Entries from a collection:
--------------------------------

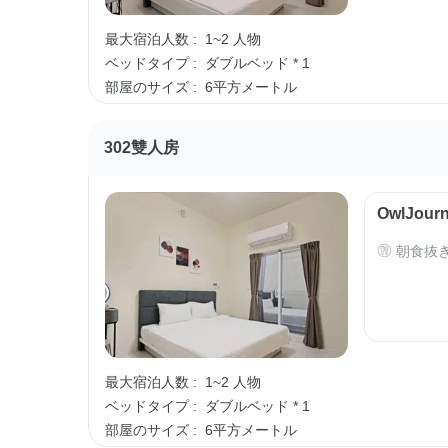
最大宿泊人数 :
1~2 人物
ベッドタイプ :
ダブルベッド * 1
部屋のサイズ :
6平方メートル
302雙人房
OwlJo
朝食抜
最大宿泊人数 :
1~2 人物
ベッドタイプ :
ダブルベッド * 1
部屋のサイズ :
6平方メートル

--------------------------------

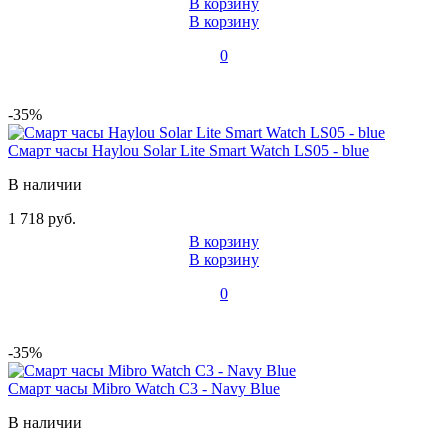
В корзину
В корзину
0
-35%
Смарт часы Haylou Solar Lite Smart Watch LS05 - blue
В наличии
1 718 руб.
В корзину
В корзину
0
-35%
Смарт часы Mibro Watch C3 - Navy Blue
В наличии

--------------------------------

§ TO DO:
State only the number of lines in the entries above that contain the string "Смарт", treating uppercase and lowercase as distinct.

§ RESULT OF THIS EXERCISE:
2